Published 31/10/2019, 11:30
Updated 03/08/2021, 16:15

The Lloyds share price (LON:LLOY) is lower this morning as the bank revealed a third-quarter statutory loss after tax of £238 million – a stark difference from the £1.42 billion in the same period last year. The bank posted a pre-tax profit of £50 million, which undershot the £163 million consensus estimate.

Profit in the three-month period was essentially wiped out as Lloyds made yet another provision for the mis-selling of payment protection insurance (PPI) of £1.8 billion – which was near the top end of a recent guidance. Lloyds (LON:LLOY) has been by far the worst offender when it comes to PPI provisions, as the group’s costs are in excess of £21 billion, and this morning the Lloyds share price has borne the brunt of this. August was the deadline to claim for PPI, so you would imagine that Lloyds can now draw a line under the fiasco, but as we saw with the credit crisis, provisions can keep rolling.

◆ **DATA LINES**
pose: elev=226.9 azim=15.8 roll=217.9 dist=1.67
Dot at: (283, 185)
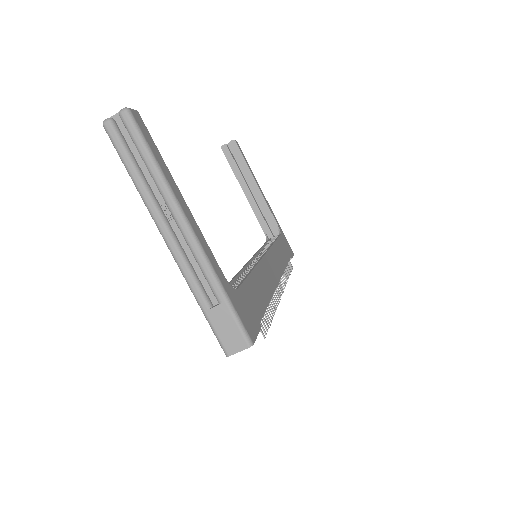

◆ **TASK STATEMENT**
Reproduce the article on the Lloyds share price and its third-quarter loss word for word, from its publication line to its final sentence.

◆ **WRITTEN ANSWER**
Published 31/10/2019, 11:30
Updated 03/08/2021, 16:15

The Lloyds share price (LON:LLOY) is lower this morning as the bank revealed a third-quarter statutory loss after tax of £238 million – a stark difference from the £1.42 billion in the same period last year. The bank posted a pre-tax profit of £50 million, which undershot the £163 million consensus estimate.

Profit in the three-month period was essentially wiped out as Lloyds made yet another provision for the mis-selling of payment protection insurance (PPI) of £1.8 billion – which was near the top end of a recent guidance. Lloyds (LON:LLOY) has been by far the worst offender when it comes to PPI provisions, as the group’s costs are in excess of £21 billion, and this morning the Lloyds share price has borne the brunt of this. August was the deadline to claim for PPI, so you would imagine that Lloyds can now draw a line under the fiasco, but as we saw with the credit crisis, provisions can keep rolling.